Jene Nacht war so undurchdringlich schwarz, wie der Tag undurchdringlich weiß gewesen war. Das Knallen der Peitsche kündete noch vor den polternden Rädern vom Herannahen der lang ersehnten Kutsche.

Was die Dame des Hauses, da können Sie Gift drauf nehmen, zehn Meilen gegen den Wind hörte. Wusste sie doch: Da war jemand an Bord, musste jemand an Bord sein, von dem sie sich endlich und endgültig die Erfüllung ihrer Obsession erhoffte. Im Sinne einer, sagen wir: Außendarstellung. Aber Genaues dazu später.

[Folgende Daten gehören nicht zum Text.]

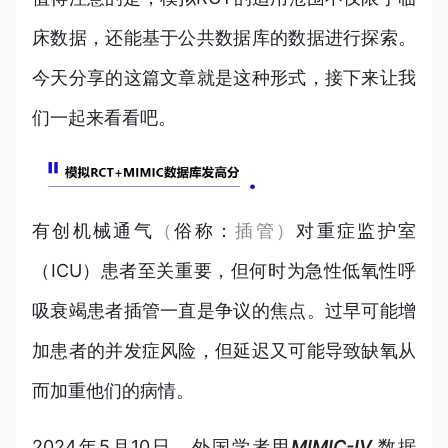
床数据，还能基于公共数据库的数据进行探索。
今天分享的这篇文章就是这种形式，接下来让我
们一起来看看吧。
有创机械通气
（
俗称：
插管）
对重症监护室
（ICU）患者至关重要，但何时为急性低氧性呼
吸衰竭患者插管一直是争议的焦点。过早可能增
加患者的并发症风险，但延迟又可能导致缺氧从
而加重他们的病情。
2024年5月10日，外国学者用
MIMIC-IV
数据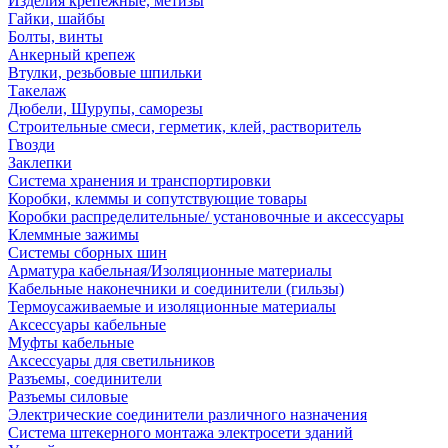
Изделия крепежные, метизы
Гайки, шайбы
Болты, винты
Анкерный крепеж
Втулки, резьбовые шпильки
Такелаж
Дюбели, Шурупы, саморезы
Строительные смеси, герметик, клей, растворитель
Гвозди
Заклепки
Система хранения и транспортировки
Коробки, клеммы и сопутствующие товары
Коробки распределительные/ установочные и аксессуары
Клеммные зажимы
Системы сборных шин
Арматура кабельная/Изоляционные материалы
Кабельные наконечники и соединители (гильзы)
Термоусаживаемые и изоляционные материалы
Аксессуары кабельные
Муфты кабельные
Аксессуары для светильников
Разъемы, соединители
Разъемы силовые
Электрические соединители различного назначения
Система штекерного монтажа электросети зданий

Walsingham wechselte ein weiteres Mal die übereinandergeschlagenen Beine, offensichtlich ärgerte ihn das Stroh, das an mehreren Stellen durchs rissige Leder stachelte. Er musterte den Mitreisenden, der neben ihm auf dem zerschlissenen Bankpolster hockte und hartnäckig schwieg und dessen Miene im schummrigen Licht der Kutsche nur schwerlich zu ergründen war. »Sollte dir die Reise über Gebühr Beschwernisse bereitet haben, so soll’s zu deinem Schaden nicht gewesen sein. Ihr Anblick, wenn du erst vor ihr stehst, wird dich entschädigen, das versichere ich dir.«

»Von Angesicht zu Angesicht. Ihr dürft Euch glücklich schätzen, überglücklich. Ich, wenn’s an mir wäre, würd’ sofort mit Euch tauschen«, begeisterte sich Frizer mit schriller Stimme und versuchte, das Gepolter der Kutschenräder zu übertönen.

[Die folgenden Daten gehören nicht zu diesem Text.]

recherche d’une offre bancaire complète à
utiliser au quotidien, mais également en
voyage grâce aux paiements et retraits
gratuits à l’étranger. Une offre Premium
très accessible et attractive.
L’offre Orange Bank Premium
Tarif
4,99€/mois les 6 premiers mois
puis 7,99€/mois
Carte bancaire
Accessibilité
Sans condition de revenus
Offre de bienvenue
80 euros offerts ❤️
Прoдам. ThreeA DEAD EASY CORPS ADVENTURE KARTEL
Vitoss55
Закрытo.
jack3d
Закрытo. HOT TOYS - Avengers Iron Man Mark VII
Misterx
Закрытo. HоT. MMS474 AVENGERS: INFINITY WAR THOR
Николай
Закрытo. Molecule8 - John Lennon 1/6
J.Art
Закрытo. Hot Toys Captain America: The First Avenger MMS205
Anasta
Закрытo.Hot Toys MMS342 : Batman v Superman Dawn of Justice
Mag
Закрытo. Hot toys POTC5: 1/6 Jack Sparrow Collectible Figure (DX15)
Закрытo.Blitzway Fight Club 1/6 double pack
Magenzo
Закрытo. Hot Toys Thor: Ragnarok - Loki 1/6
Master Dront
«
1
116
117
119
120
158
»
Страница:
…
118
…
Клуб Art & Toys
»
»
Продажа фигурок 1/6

Die beiden redeten auf den dritten Fahrgast in einem Tempo ein, als sei es ihnen um nichts anderes zu tun, als dass dieser um Himmels willen nicht dazwischenkomme, das Maul also wacker geschlossen halte. Und schließlich zog Walsingham ein versiegeltes Schriftstück aus dem Revers und drückte es dem schweigsamen Mitfahrer in die Hand, der allerdings keinerlei Anstalten machte, das Schreiben zu öffnen.

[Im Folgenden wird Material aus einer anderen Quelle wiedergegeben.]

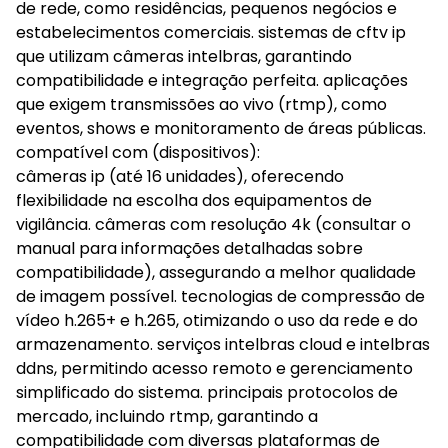
de rede, como residências, pequenos negócios e
estabelecimentos comerciais. sistemas de cftv ip
que utilizam câmeras intelbras, garantindo
compatibilidade e integração perfeita. aplicações
que exigem transmissões ao vivo (rtmp), como
eventos, shows e monitoramento de áreas públicas.
compatível com (dispositivos):
câmeras ip (até 16 unidades), oferecendo
flexibilidade na escolha dos equipamentos de
vigilância. câmeras com resolução 4k (consultar o
manual para informações detalhadas sobre
compatibilidade), assegurando a melhor qualidade
de imagem possível. tecnologias de compressão de
vídeo h.265+ e h.265, otimizando o uso da rede e do
armazenamento. serviços intelbras cloud e intelbras
ddns, permitindo acesso remoto e gerenciamento
simplificado do sistema. principais protocolos de
mercado, incluindo rtmp, garantindo a
compatibilidade com diversas plataformas de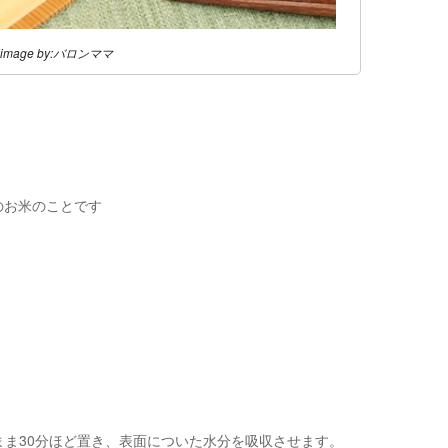
image by:バロンママ
のお米のことです
まま30分ほど置き、表面についた水分を吸収させます。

»Hier, wie zugesichert, der Kontrakt, demzufolge du, unter höchster Geheimhaltung und bei kommod gestaltetem Auskommen, künftig die lästige Geheimdiensttätigkeit bleiben lassen kannst, um dich voll und ganz der Dichtkunst zu widmen. Und wenn du nun gleich also vor deine hinkünftige Gönnerin und Gebieterin trittst, so bedenke … verzeih die Belehrung, aber ich halte gewisse Vorkehrungen für geboten, zumal nach diesen strapaziösen Turbulenzen, die du hast über dich ergehen lassen müssen … bedenke also: Der erste Eindruck, den du hinterlassen wirst, ist entscheidend für den Rest deines Lebens, und der kann lange währen. Verhalte dich mithin, wie sich’s unter Leuten von Stand geziemt!«

»So fügt Euch denn in Euer Glück!«, schloss Frizer mit einer höchst überflüssigen Bemerkung ab.